To remove this panel the first thing you do is remove the small speaker grill from the top (This has the lump that looks like an alarm sensor), that pops out using a thin screwdriver. Once out you'll see a single hex screw. Once that's undone you gently prise and pop the clock display piece out. You'll see from the photo above the clock display is separate to the silver vent housing, so that clips out (It folds upwards towards the windscreen). The clock has a clip connector behind it, so does the speaker. The speaker is a pop/plug connector that just pulls out. The clock connector has a mini lever on it you press and turn to disconnect.

Once that's out you can then remove the further 3 hex screws which hold the air vent unit in, this again is clipped in at either side of the vents and then with two clips downwards towards the radio position. This whole unit then comes out, again the connector at the back for the airbag, etc, is a mini lever that once you release the clip on it, turning the lever will disconnect it and let you remove it. REMEMBER: DISCONNECT BATTERY FIRST!
You can see the connector in the middle of this photo:


That's the unit removed, so now we have the plastic surround that the radio sits against (It's the piece with the connector sitting on it, so that's the top of our radio mount). In this case I thought the easiest was to drill two small holes into this, and then use a screw through this plastic piece and into the radio to hold it in place.



Once the screws were in and tested I turned to the wiring. Luckily the connector Vauxhall uses is almost identical to the one used by Ford, so this was just a clip in plug.

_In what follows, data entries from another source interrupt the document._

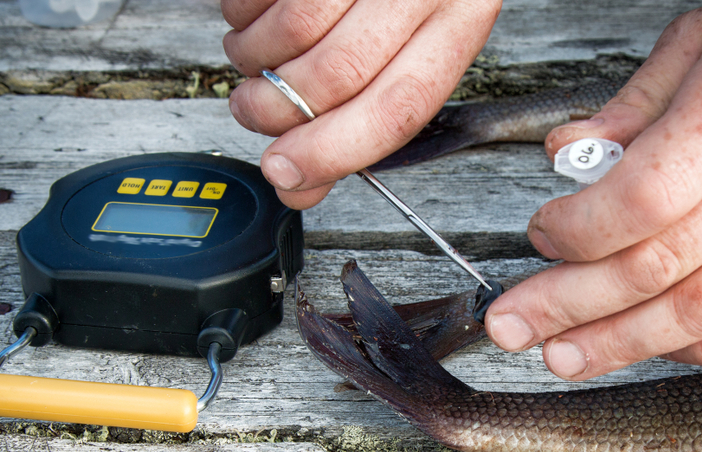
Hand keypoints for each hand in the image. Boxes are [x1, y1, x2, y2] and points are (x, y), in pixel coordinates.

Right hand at [222, 0, 500, 209]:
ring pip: (293, 33)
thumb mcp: (412, 38)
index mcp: (461, 14)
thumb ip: (364, 114)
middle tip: (253, 113)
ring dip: (254, 61)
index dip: (335, 151)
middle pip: (340, 75)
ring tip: (253, 56)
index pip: (400, 105)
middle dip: (279, 112)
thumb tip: (303, 184)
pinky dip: (240, 15)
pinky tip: (253, 11)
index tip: (287, 174)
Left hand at [484, 0, 701, 379]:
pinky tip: (649, 348)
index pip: (642, 199)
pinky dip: (698, 349)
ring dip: (624, 345)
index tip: (540, 237)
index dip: (576, 233)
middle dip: (571, 307)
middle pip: (661, 268)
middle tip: (512, 328)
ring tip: (564, 356)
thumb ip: (631, 105)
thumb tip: (562, 158)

The above is similar to what I used, you need the antenna power/can unit for the Vauxhall Corsa. Clipping the main block into the factory car connector was easy, however as I found before, there is NO ignition switched power on this factory connector (It uses the CANBUS car network to control it), therefore the alternative wire I'd put in from elsewhere was needed again. This was a separate wire I put in that provided power from the ignition, and so would control the radio on/off, etc. So I cut the wires that went to the connector and wired these into my ignition. Wired in the power to the antenna amplifier block (the silver can), and added the rear reversing camera connections to it (Already fitted a while ago). Turned the ignition on and it all powered up perfectly! Audio was good, and actually really loud for the car, using only 4/5 volume setting and it was perfect.

To fit it back in I fastened the two screws in place that holds the radio in, then refitted the silver fascia and then the top clock/plastic. Something else I found, the silver fascia was a difficult fit back in, due to the radio being slightly larger, so potentially this might not fit properly in future, will keep an eye on it and see if it pops back out!
There is also the heater/blower vents at the back which are soft plastic, make sure you check at the back and line them up as they can easily be squashed when you push the fascia back in if it's not fully lined up.

However, not a bad piece of work and the results are pretty good, even though it sticks out a bit!